__REQUIRED ACTION__
Pull out each line of the material that contains the string "Answer", treating uppercase and lowercase as different.

__THE INPUT__
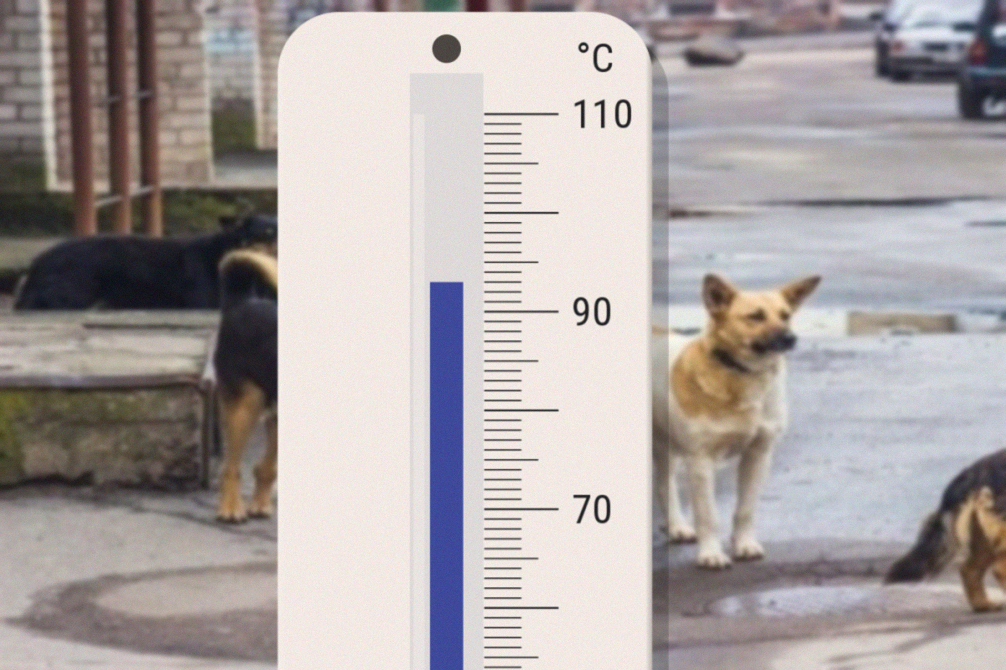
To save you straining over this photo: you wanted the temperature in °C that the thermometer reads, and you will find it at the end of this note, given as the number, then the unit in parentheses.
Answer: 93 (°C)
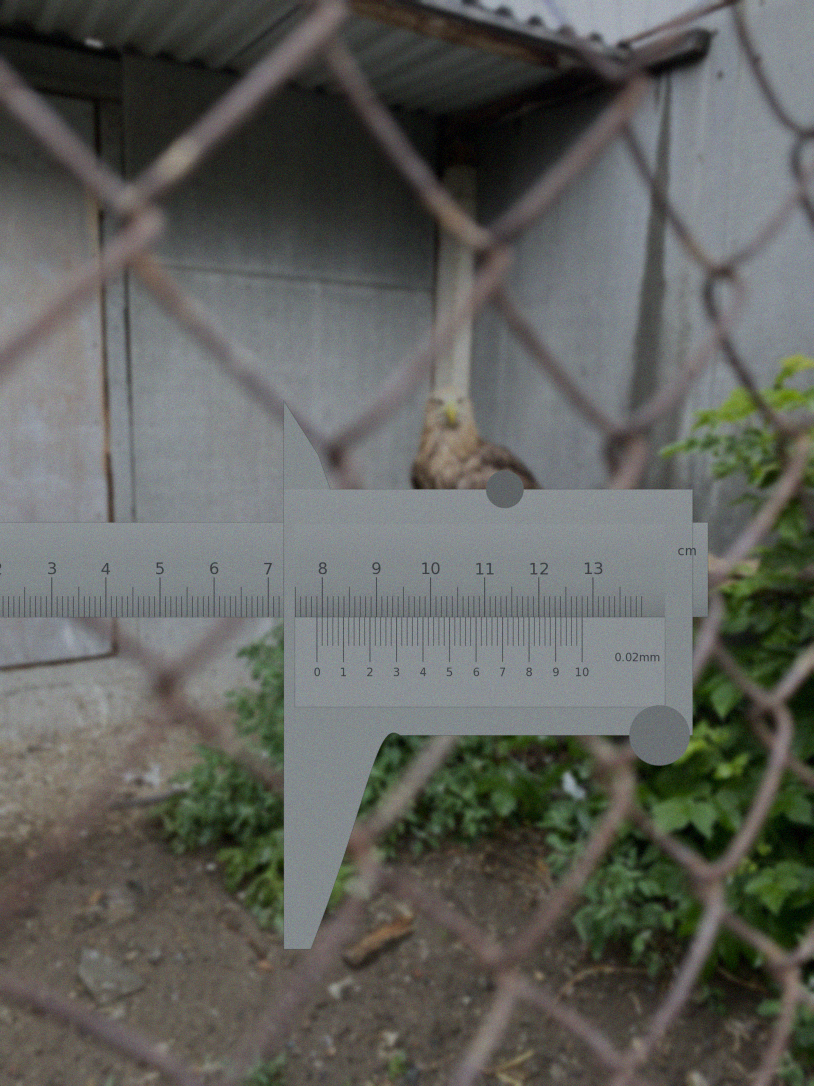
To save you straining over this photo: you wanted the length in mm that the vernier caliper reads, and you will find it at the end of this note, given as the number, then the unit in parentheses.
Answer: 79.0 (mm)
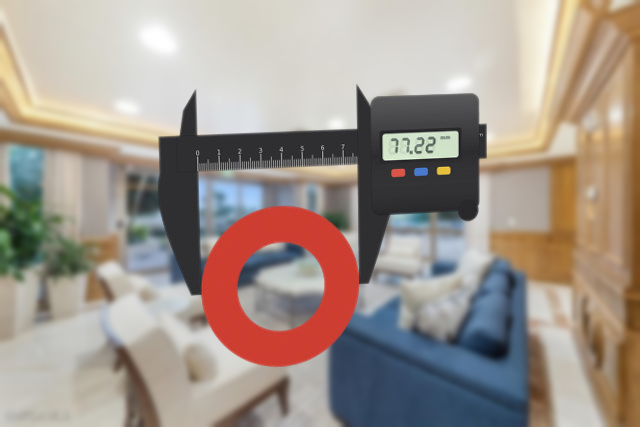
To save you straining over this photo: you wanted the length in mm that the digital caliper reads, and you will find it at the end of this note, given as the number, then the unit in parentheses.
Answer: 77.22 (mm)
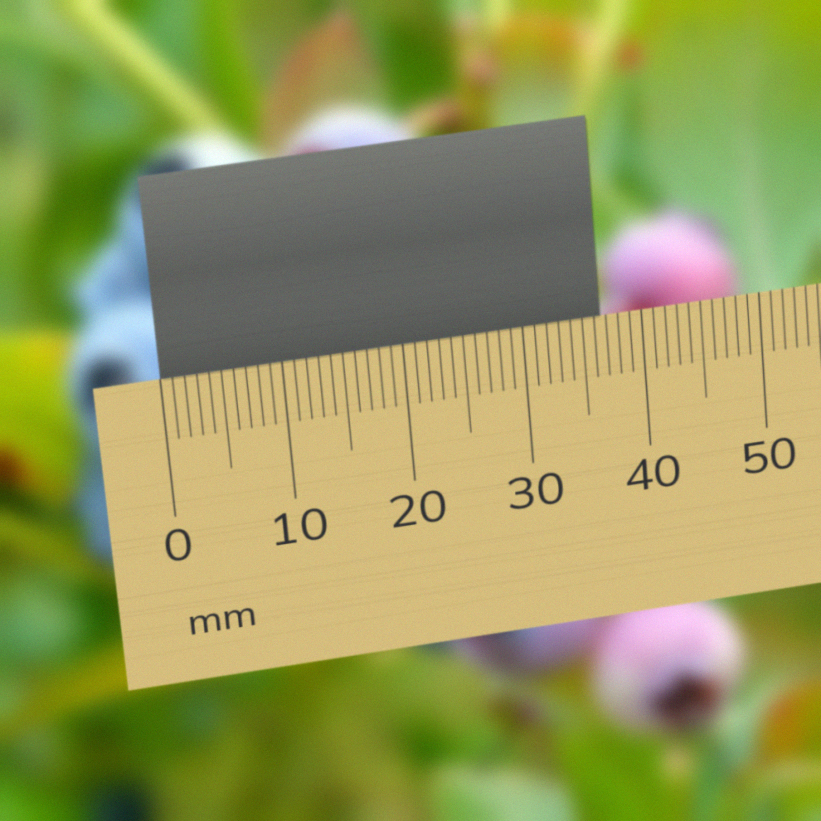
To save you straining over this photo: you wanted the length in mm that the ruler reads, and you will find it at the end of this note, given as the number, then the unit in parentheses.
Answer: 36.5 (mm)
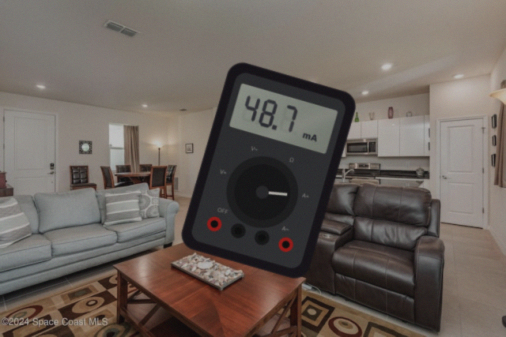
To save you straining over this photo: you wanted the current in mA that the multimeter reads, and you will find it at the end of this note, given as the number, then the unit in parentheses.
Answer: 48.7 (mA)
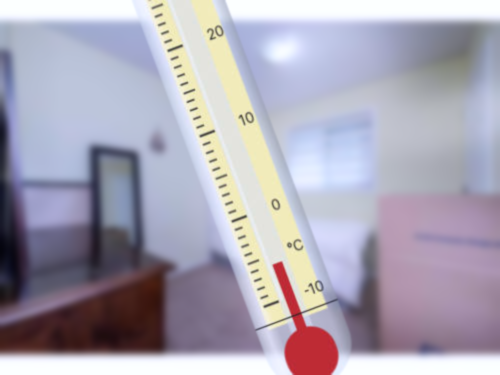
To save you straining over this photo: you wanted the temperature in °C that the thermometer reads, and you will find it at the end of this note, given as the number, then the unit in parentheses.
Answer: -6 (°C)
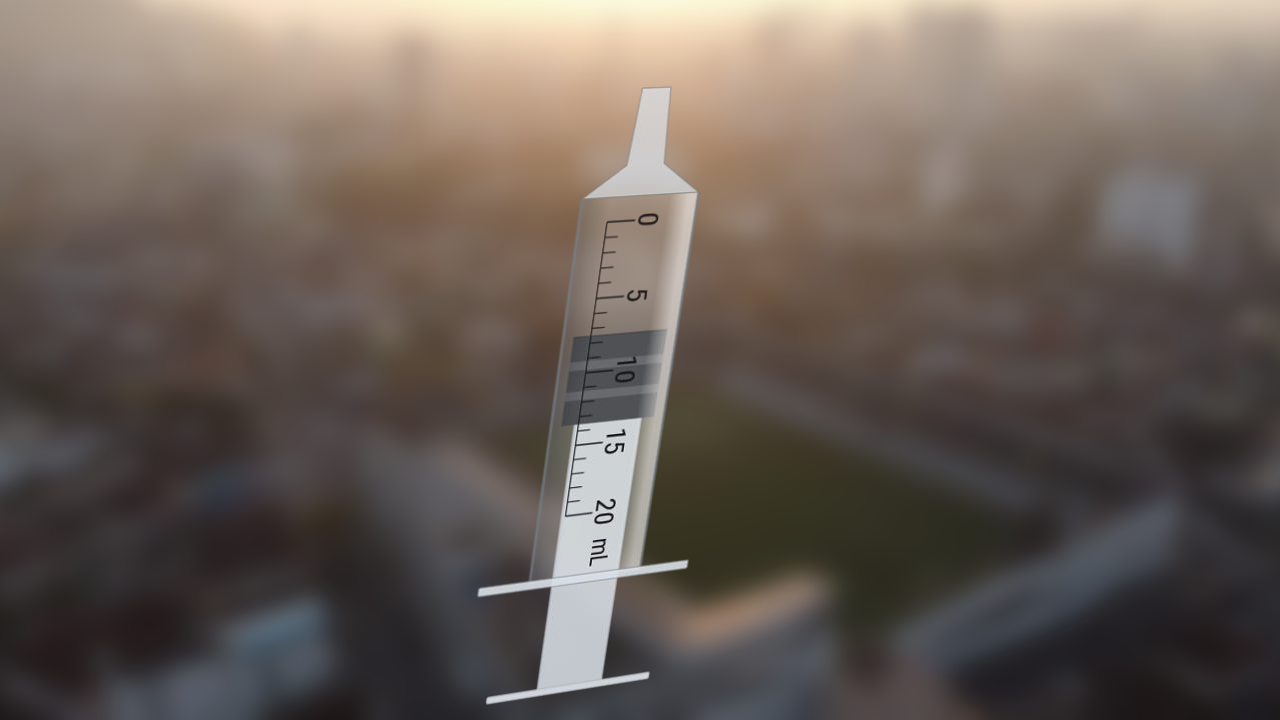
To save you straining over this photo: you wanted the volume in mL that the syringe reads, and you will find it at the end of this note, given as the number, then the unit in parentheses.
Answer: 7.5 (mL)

__YOUR SOLUTION__
Answer: 93 (°C)
Answer: 79.0 (mm)
Answer: 77.22 (mm)
Answer: 36.5 (mm)
Answer: 48.7 (mA)
Answer: -6 (°C)
Answer: 7.5 (mL)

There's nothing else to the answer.